* **Entries taken from a collection**:
---------------
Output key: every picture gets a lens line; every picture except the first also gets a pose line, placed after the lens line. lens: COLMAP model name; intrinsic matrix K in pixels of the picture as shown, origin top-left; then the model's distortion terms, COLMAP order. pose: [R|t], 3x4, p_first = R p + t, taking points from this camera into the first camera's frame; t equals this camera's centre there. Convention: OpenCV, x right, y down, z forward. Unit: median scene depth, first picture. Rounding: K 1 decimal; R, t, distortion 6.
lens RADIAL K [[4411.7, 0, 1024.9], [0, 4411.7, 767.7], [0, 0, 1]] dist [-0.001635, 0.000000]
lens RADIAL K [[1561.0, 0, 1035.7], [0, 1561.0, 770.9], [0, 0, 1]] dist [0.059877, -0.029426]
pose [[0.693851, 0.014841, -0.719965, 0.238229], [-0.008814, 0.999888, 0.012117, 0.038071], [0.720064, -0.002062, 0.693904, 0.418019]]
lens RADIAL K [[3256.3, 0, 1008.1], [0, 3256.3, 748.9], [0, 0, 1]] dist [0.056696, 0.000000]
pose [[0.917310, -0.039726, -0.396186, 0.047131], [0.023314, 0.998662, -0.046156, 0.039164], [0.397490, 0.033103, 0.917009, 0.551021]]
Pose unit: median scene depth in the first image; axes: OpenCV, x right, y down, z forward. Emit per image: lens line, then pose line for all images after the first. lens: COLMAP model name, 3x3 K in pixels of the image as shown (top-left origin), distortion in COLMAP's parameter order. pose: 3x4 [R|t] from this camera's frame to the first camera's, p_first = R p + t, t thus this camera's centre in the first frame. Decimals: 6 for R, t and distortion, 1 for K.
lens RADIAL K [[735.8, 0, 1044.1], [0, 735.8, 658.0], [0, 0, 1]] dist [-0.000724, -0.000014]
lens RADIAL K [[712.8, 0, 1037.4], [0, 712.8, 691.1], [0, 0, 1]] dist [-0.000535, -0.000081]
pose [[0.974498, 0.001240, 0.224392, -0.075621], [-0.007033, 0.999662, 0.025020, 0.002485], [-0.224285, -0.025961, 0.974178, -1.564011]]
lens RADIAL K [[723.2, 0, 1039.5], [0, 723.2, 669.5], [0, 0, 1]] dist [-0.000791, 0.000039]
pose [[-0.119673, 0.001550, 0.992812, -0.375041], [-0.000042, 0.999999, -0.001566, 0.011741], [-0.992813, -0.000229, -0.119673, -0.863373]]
---------------
* **YOUR GOAL**: Rewrite every line of the data above, replacing "COLMAP model name" with "camera model name" wherever it occurs and leaving everything else as it is.

* **FINISHED EXERCISE**:
Output key: every picture gets a lens line; every picture except the first also gets a pose line, placed after the lens line. lens: camera model name; intrinsic matrix K in pixels of the picture as shown, origin top-left; then the model's distortion terms, COLMAP order. pose: [R|t], 3x4, p_first = R p + t, taking points from this camera into the first camera's frame; t equals this camera's centre there. Convention: OpenCV, x right, y down, z forward. Unit: median scene depth, first picture. Rounding: K 1 decimal; R, t, distortion 6.
lens RADIAL K [[4411.7, 0, 1024.9], [0, 4411.7, 767.7], [0, 0, 1]] dist [-0.001635, 0.000000]
lens RADIAL K [[1561.0, 0, 1035.7], [0, 1561.0, 770.9], [0, 0, 1]] dist [0.059877, -0.029426]
pose [[0.693851, 0.014841, -0.719965, 0.238229], [-0.008814, 0.999888, 0.012117, 0.038071], [0.720064, -0.002062, 0.693904, 0.418019]]
lens RADIAL K [[3256.3, 0, 1008.1], [0, 3256.3, 748.9], [0, 0, 1]] dist [0.056696, 0.000000]
pose [[0.917310, -0.039726, -0.396186, 0.047131], [0.023314, 0.998662, -0.046156, 0.039164], [0.397490, 0.033103, 0.917009, 0.551021]]
Pose unit: median scene depth in the first image; axes: OpenCV, x right, y down, z forward. Emit per image: lens line, then pose line for all images after the first. lens: camera model name, 3x3 K in pixels of the image as shown (top-left origin), distortion in COLMAP's parameter order. pose: 3x4 [R|t] from this camera's frame to the first camera's, p_first = R p + t, t thus this camera's centre in the first frame. Decimals: 6 for R, t and distortion, 1 for K.
lens RADIAL K [[735.8, 0, 1044.1], [0, 735.8, 658.0], [0, 0, 1]] dist [-0.000724, -0.000014]
lens RADIAL K [[712.8, 0, 1037.4], [0, 712.8, 691.1], [0, 0, 1]] dist [-0.000535, -0.000081]
pose [[0.974498, 0.001240, 0.224392, -0.075621], [-0.007033, 0.999662, 0.025020, 0.002485], [-0.224285, -0.025961, 0.974178, -1.564011]]
lens RADIAL K [[723.2, 0, 1039.5], [0, 723.2, 669.5], [0, 0, 1]] dist [-0.000791, 0.000039]
pose [[-0.119673, 0.001550, 0.992812, -0.375041], [-0.000042, 0.999999, -0.001566, 0.011741], [-0.992813, -0.000229, -0.119673, -0.863373]]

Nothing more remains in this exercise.